Praising Hillary With Faint Damns
Why in the world are the usually politically correct media beating up on Hillary Rodham Clinton these days? For pretending to be what she wasn’t?
I wouldn’t mind their beating on the Clinton gang for its sins, which are many and scarlet. But much of the stuff purports to be outrage that the first lady somehow has sprung a surprise on everybody by bossing her husband and refusing to be the sweet, clinging vine. That’s a surprise?
You have seen the strafing, in magazines and newspapers that will be carrying water on both shoulders for the Democrats and Bill Clinton for the rest of the campaign. It goes like this: Mercy me, this dragon lady screams abuse at him in front of the White House help; she jerks the staff around, gets the travel office people canned, tells him what to do and who knows what else? And she isn’t even accountable, these critics cry, since she wasn’t elected herself.
Well, the heck she wasn’t. Anybody who didn’t know what the buyer was getting in the Bill-Hillary package in 1992 wasn’t paying attention. Way back in the Gennifer Flowers era, when Hillary went on prime time with her “I’m not Tammy Wynette, stand by your man” declaration, every woman and even the densest of us men should have gotten the picture. This was going to be a team effort all the way, with her as quarterback.

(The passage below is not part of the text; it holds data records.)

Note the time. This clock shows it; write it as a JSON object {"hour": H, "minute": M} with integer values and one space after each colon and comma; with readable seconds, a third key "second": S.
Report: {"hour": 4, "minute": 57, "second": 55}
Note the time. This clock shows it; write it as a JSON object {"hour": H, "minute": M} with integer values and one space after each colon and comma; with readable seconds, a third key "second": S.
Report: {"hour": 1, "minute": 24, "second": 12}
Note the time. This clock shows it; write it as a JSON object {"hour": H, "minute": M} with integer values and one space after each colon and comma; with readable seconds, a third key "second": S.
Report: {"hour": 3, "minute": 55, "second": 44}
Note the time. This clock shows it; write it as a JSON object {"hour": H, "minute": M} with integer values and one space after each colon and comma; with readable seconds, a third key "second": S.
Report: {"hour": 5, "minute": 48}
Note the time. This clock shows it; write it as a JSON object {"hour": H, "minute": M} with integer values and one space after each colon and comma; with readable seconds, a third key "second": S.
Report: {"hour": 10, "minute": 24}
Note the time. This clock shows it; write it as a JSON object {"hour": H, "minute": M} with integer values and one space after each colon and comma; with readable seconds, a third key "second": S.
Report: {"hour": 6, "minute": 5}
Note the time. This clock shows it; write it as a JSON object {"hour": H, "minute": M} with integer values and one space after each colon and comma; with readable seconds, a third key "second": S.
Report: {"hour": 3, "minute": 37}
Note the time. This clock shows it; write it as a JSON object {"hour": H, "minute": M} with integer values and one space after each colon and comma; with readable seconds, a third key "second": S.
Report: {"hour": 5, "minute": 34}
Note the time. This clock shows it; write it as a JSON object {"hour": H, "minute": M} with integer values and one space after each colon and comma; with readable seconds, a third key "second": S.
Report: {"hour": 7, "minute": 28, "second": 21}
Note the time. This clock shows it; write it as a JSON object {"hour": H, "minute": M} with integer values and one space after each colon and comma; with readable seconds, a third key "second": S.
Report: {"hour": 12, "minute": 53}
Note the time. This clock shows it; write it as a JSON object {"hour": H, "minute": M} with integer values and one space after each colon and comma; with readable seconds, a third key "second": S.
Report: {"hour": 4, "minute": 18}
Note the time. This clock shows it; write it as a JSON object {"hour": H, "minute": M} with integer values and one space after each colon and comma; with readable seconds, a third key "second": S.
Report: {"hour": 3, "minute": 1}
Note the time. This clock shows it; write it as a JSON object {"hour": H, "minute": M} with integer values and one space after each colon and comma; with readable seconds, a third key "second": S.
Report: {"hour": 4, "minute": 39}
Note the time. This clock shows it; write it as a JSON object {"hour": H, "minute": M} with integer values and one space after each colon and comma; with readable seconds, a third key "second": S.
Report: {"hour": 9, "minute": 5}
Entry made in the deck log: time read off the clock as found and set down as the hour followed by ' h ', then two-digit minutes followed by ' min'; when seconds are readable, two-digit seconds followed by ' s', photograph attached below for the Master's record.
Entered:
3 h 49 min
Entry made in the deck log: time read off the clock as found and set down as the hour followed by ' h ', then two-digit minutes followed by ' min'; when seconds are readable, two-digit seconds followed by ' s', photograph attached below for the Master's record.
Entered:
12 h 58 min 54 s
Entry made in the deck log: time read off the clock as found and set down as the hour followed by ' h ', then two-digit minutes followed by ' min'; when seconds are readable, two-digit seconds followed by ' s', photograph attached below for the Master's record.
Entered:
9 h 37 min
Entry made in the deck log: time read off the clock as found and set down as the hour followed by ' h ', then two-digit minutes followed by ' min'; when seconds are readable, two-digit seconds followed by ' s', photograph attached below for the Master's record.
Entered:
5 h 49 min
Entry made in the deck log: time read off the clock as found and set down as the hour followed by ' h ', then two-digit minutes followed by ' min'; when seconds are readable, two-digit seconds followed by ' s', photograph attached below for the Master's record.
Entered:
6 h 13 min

Though I normally am slow on the uptake, a single glance at Hillary, with the glint in those big blue eyes and the set of that little chin, told me that this is a lady who isn’t likely to walk five paces behind, eyes downcast, speaking only when spoken to. She is small and sleek, but so is a wolverine. The most perceptive analysis of the Clintons was delivered by Peggy Noonan, who said that if Bill Clinton hadn’t met Hillary, he would be “the most popular law professor in the University of Arkansas Law School” today.
Whatever horrors we can find in the Clinton administration - and there are many - nobody can say we weren’t informed by word and gesture: Ms. Rodham Clinton was going to be calling most of the shots.
I am not of the Hurray for Hillary Claque. But this yuppie power addict seems to have a set of beliefs, and what she appears to believe this afternoon probably will have some resemblance to what she said she believed this morning. And there is a good chance that her stated core principles today won’t be the exact opposite of what she said they were yesterday. Anybody, liberal or conservative, who claimed that quality for her husband would be laughed off the lot.
Back in the 1992 campaign, she got raked over for her little wisecrack about how dopey voters expected her to “bake cookies” or do something equally traditional. Not this dopey voter, ma’am. Anybody who can make 100 grand on cattle futures with a $1,000 stake, her husband being the newly elected governor, is patently a bottom-line pragmatist, since her helper in this enterprise was a brass hat from the state’s largest corporation.
After the 1992 cookie backlash, she tried to soft-soap the disaffected. (Any good politician knows that a dopey voter’s vote counts just fine.) But her appearance for a photo op in the baking costume didn’t work too well. One smart aleck remarked that “Hillary in an apron is about as convincing as Mike Dukakis in a tank.”
Actually, I have a much easier time picturing Hillary driving a tank than I have seeing either Mike Dukakis or her husband doing that, but you get the point: Tough-gal Hillary hasn’t been hiding behind the drapes all this time.
She first caught the eye of the national press on her graduation day at Wellesley College. In the East Coast college pattern back then, Wellesley invited Sen. Ed Brooke to be the guest of honor and speaker, then followed up his talk with a shin-kicking denunciation of the guest and his nasty establishment. The president of the student body, one Hillary Rodham, closed her fiery speech with a poetic line: “The Hollow Men of anger and bitterness, the bountiful ladies of righteous indignation, all must be left to a bygone age.”
For the present age, that’s a thermonuclear irony: She later found for herself a front man whose plausibility and amiability are works of art but whose basic hollow qualities have been constantly remarked upon by friends and foes, left and right, early and late in his career.
One example is the morgue obituary editorial that an Arkansas daily paper wrote on Bill Clinton in the 1980s. (Newspapers maintain prewritten obits on file for eminences who may die too close to deadline.) The paper, which knew its man well, would have bade farewell to the then-governor under the headline: “The Hollow Man.”
Today, that hollow governor, growing in the role, has become the first inflatable president.
As his own party’s stalwarts frequently have complained, he is ready and willing to be, do or say whatever the targeted voting bloc of that moment wants him to be, do or say. His only focus, as one liberal put it, “is on unfocusability.” Any substance this administration has is undoubtedly due to his wife. She has plenty to answer for on that score.
But whatever else she is, Hillary Rodham Clinton isn’t hollow, and she never has tried to pretend she was. To say so is a foul and, even for politics, unsportsmanlike conduct.